At the core of the Sam Roberts Band‘s Collider is a funky, sweet groove that just goes and goes for days. This effort, a true sign of all things collective, is something special for Roberts, the Montreal-born rocker. Not only is Collider his first record in which he references his band in the title, but it’s a bold new direction bolstered by horns and groovy percussion.
Along with his band, Roberts enlists the help of percussionist Ben Massarella (Califone), Elizabeth Powell (Land of Talk) and Stuart Bogie (Antibalas). Califone’s producer Brian Deck is on the wheels and switches, too, and that thickens up the sound while giving it a decidedly simple air.
Lead Canadian single “I Feel You” is a straightforward chunk of acoustic guitar-driven rock. Perhaps a nod to Roberts’ satisfyingly lean music on past records, the number sways like a cool breeze but offers little by way of signs to what’s to come.
It’s the sleek, dangerous groove of “The Last Crusade,” the album’s opening track, that pops things off well. The horns sweep in over an addictive hook and Roberts’ crew sells us on the newer direction with a gleeful hop. It’s good, clean fun.
For a rocker to stand by his band so much is admirable. Despite being the key name in neon, Roberts is an almost bashful hero who doesn’t appear to desire too much of the spotlight. His vocals blend into the larger mix and rarely pop out on their own. He’s unfussy without being aloof, lacking the oft-gaudy showiness of other frontmen.
Indeed, Roberts’ belief in the greater good shines on tracks like “The Band vs. The World,” a slow, plodding work of jamming guitars that sinks its feet into the mud. Roberts, Dave Nugent and Eric Fares hammer through the thick arrangement, while drummer Josh Trager and bassist James Hall ground it in the fundamentals of rhythm.

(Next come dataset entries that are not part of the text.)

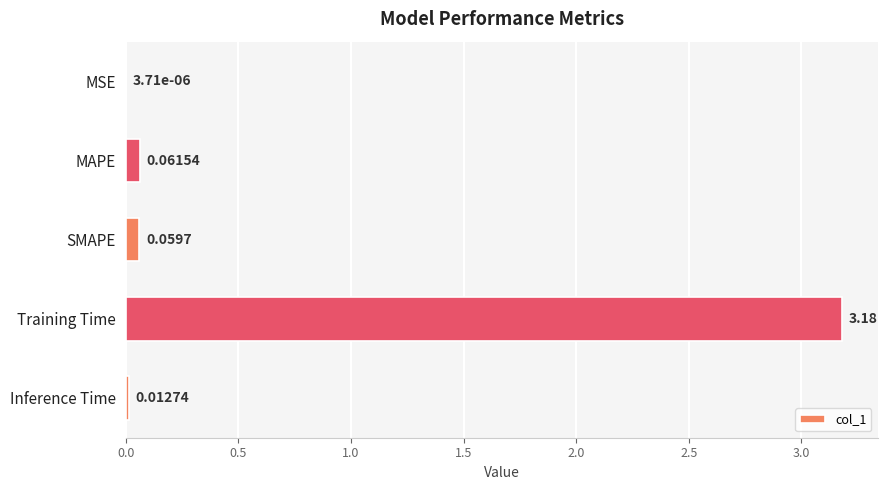

Where is the data nearest to the value 1?

MAPE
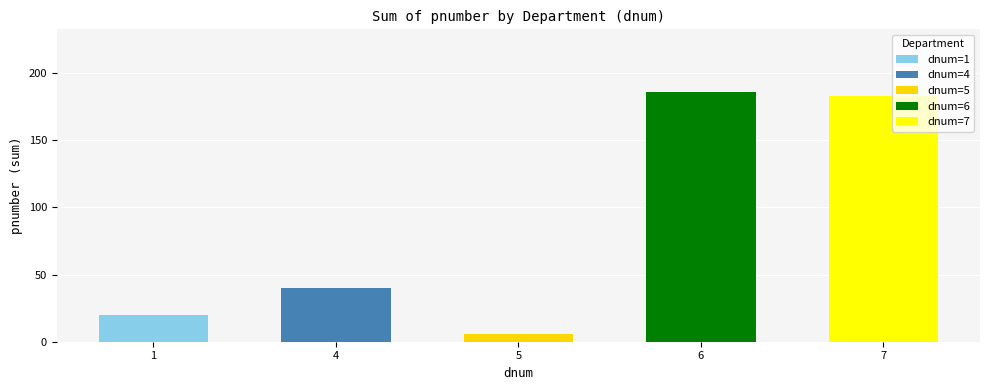

What is the change in value from 1 to 5?

-14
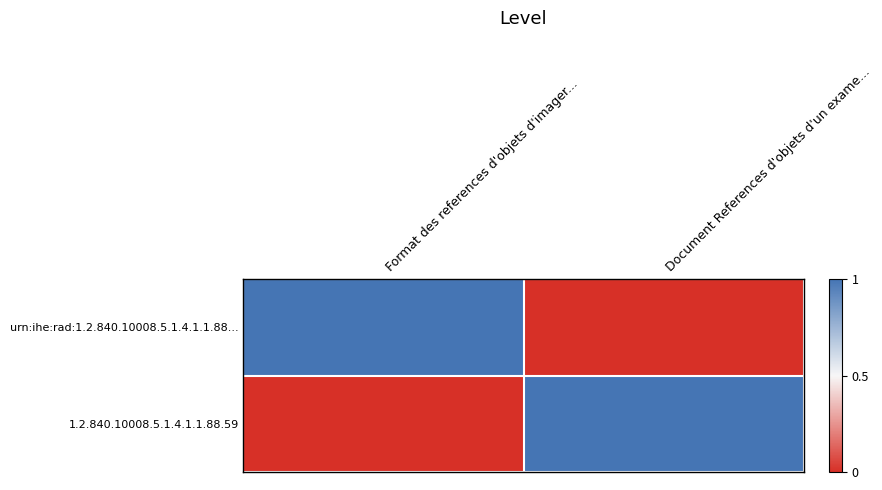

Reading right to left, list all the values displayed in this chart.

urn:ihe:rad:1.2.840.10008.5.1.4.1.1.88...: Document References d'objets d'un exame...=0	Format des references d'objets d'imager...=1
1.2.840.10008.5.1.4.1.1.88.59: Document References d'objets d'un exame...=1	Format des references d'objets d'imager...=0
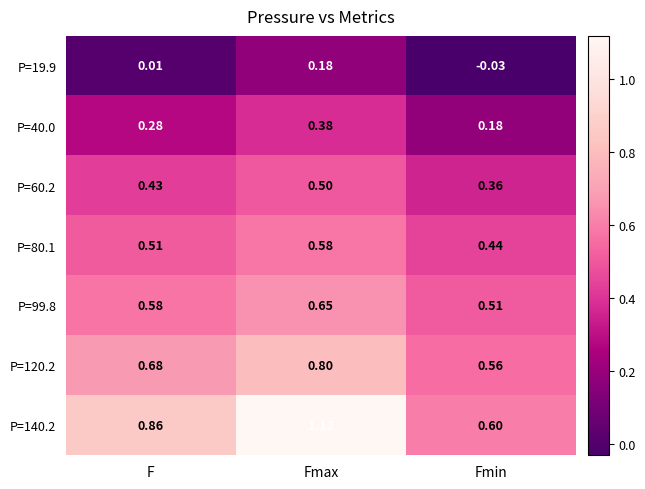

Is the value of P=80.1 at Fmin greater than the value of P=19.9 at Fmax?

Yes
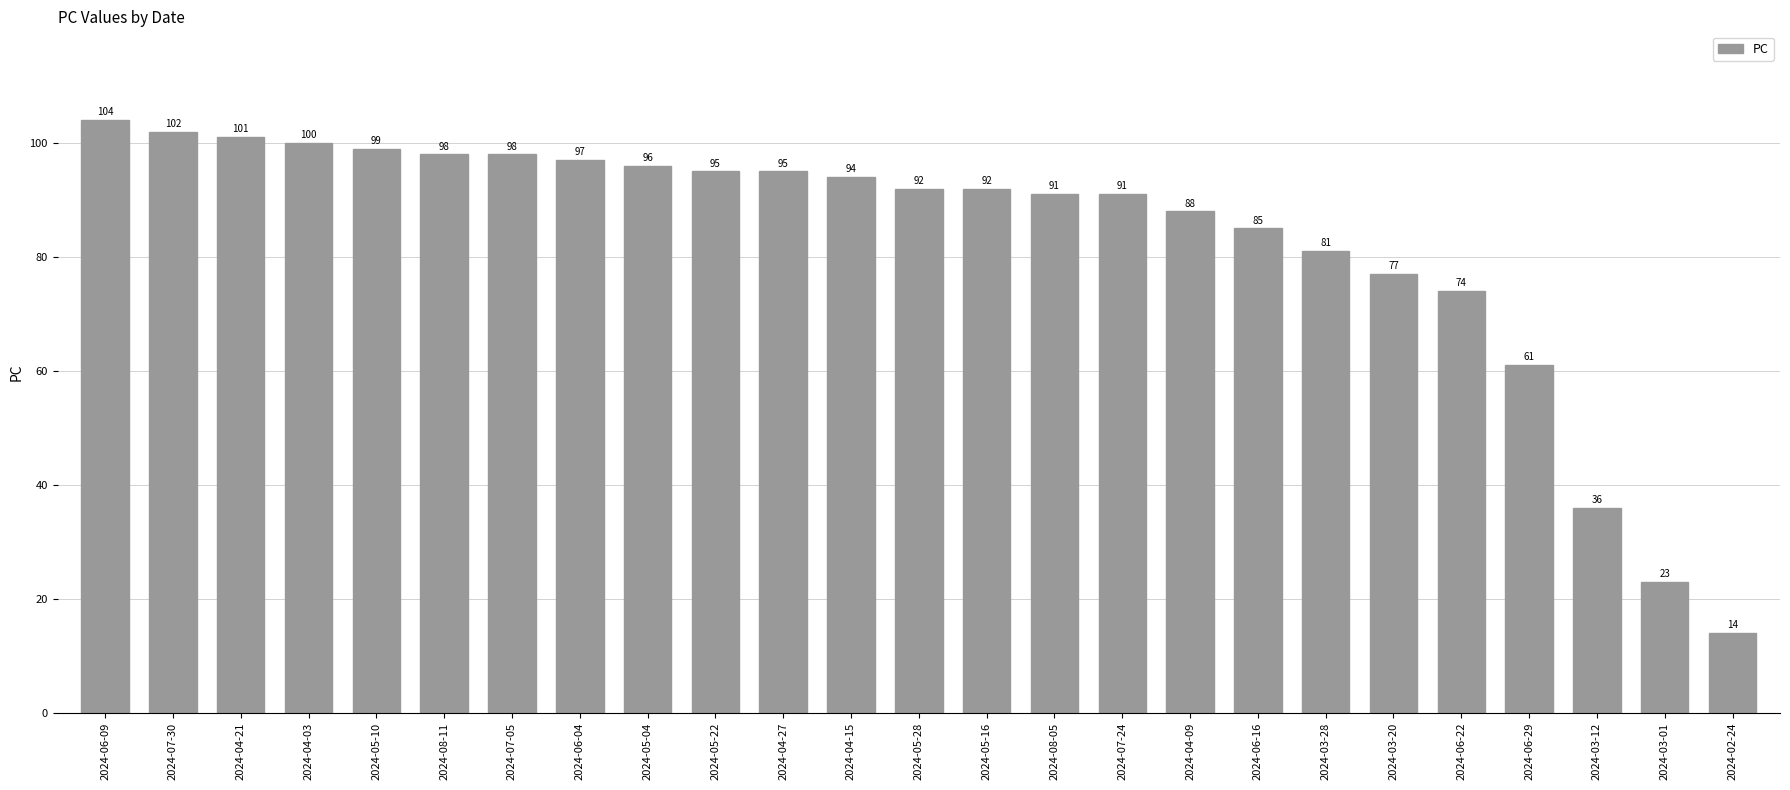

Reading right to left, what are all the values shown in this chart?

2024-02-24=14	2024-03-01=23	2024-03-12=36	2024-06-29=61	2024-06-22=74	2024-03-20=77	2024-03-28=81	2024-06-16=85	2024-04-09=88	2024-07-24=91	2024-08-05=91	2024-05-16=92	2024-05-28=92	2024-04-15=94	2024-04-27=95	2024-05-22=95	2024-05-04=96	2024-06-04=97	2024-07-05=98	2024-08-11=98	2024-05-10=99	2024-04-03=100	2024-04-21=101	2024-07-30=102	2024-06-09=104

It’s this tendency of the band members to melt into one hip, funky unit that keeps Collider going strong.
Even with the addition of some guests and fancy production tricks, Roberts’ core is still hard at work. The songs matter and the way the band gathers around the arrangements for that sort of late-night-jam feel matters too. It’s a refreshing vibe, one that looks fondly at the new opportunities without neglecting the foundation that brought things forward in the first place.